When it comes to carbon emissions, one of the greatest offenders is undergoing a change of heart. Concrete, the most widely used building material and the third-largest contributor of carbon dioxide in the United States, easily clinches the title as the building material with the greatest environmental impact. Manufacturers, representing a once-unlikely breed of eco-conscious individuals, are leading the way in improving the carbon footprint of their building products.
The measurable effects of such changes will vary greatly depending on the product’s ubiquity in the market. As a result, scientists and manufacturers are scrutinizing concrete with unprecedented interest. Even modest reductions in concrete’s carbon footprint will likely outweigh any major improvements made in the manufacturing of other building products such as recycled plastic moldings or low-VOC tackboard panels.
One of the most promising ideas, heavily explored by startup companies as well as universities, looks at modifying the concrete manufacturing process to reduce carbon-dioxide emissions. The methodologies generally fall into three camps of thought: reduce carbon-intensive ingredients in concrete mixtures, sequester carbon during production, and absorb atmospheric carbon dioxide during curing.
The first method—which is also the most developed in the marketplace—involves partially replacing the amount of Portland cement in concrete with less energy-intensive materials such as flyash and silica fume. The production of Portland cement, the true greenhouse gas culprit in concrete, contributes 5 percent of all manmade carbon emissions alone. In lieu of Portland cement, products like EcoSmart Concrete by the Canadian manufacturer of the same name use supplementary cementitious materials (SCMs) such as blast-furnace slag and rice husk ash to reduce concrete’s greenhouse gas contribution by as much as half.
Carbon sequestration, the second approach, offers even greater potential. California-based companies Calera and Carbon Sciences are seeking to capture the carbon dioxide emitted by power plants for use in cement manufacturing, therefore reducing the greenhouse gas emissions produced by both industries. The Carbonate Mineralization by Aqueous Precipitation (CMAP) method diverts preheated flue gas into pH-modified seawater, which precipitates the cementitious ingredients of calcium carbonate or magnesium carbonate as a result. Calera claims that for every ton of concrete manufactured with this process, up to half a ton of carbon dioxide—which equates to half the amount of emissions produced by conventional concrete production—is sequestered.
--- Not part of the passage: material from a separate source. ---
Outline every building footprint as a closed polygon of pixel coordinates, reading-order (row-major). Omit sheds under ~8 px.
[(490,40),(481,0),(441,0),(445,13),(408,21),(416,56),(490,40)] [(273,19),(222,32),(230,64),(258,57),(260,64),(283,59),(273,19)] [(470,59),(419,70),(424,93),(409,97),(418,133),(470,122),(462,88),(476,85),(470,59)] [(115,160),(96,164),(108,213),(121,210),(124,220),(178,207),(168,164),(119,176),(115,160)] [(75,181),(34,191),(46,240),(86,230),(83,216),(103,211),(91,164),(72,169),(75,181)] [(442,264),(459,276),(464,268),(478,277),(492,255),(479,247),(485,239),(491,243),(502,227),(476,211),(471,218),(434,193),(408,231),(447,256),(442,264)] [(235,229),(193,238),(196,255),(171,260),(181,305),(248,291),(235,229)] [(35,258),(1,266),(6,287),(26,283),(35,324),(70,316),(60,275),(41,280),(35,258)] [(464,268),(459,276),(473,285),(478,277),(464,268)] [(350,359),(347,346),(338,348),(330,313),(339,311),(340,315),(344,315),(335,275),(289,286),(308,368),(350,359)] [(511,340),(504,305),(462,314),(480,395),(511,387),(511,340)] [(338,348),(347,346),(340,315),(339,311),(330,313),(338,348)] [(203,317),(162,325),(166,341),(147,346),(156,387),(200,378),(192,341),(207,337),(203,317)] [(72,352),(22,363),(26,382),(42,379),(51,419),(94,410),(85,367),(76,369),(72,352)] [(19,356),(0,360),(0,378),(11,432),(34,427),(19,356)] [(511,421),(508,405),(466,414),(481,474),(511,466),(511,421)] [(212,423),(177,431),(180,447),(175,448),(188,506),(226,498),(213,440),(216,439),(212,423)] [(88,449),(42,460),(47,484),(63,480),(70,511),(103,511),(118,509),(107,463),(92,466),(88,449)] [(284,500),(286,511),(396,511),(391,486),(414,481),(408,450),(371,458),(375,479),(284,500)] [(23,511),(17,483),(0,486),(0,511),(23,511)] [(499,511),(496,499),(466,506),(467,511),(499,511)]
The third method takes advantage of the absorption potential inherent in concrete’s curing process. TecEco in Tasmania, Novacem in London, and CarbonCure in Nova Scotia, Canada, all manufacture concrete that absorbs atmospheric carbon dioxide as it hardens. Replacing the conventional lime admixture in concrete with magnesium silicate makes this feat possible. According to Novacem, about 0.6 tons of carbon dioxide—a slight improvement over the CMAP process, give or take—is captured for every ton of material, which absorbs its capacity in about a year.
With such significant benefits promised by each method, what could be the catch? For high SCM concrete, obtaining the right mix that both meets the performance requirements and reduces emissions can be a balancing act because the modifications can also prolong curing times by a few minutes or even by several days. Still in early development stages, carbon sequestering and absorbing concretes need further refinement; for example, magnesium silicate concrete needs to be porous to store carbon, but high porosity translates into low concrete strength. These new concrete mixtures will also require extensive testing and regulatory review—not to mention significant reworking of material and energy supply chains—before they can jump into the commercial market with both feet.
Nevertheless, with potential energy savings and heightened environmental awareness serving as powerful incentives, the industry is on its way to changing the track record of one of history’s oldest building materials.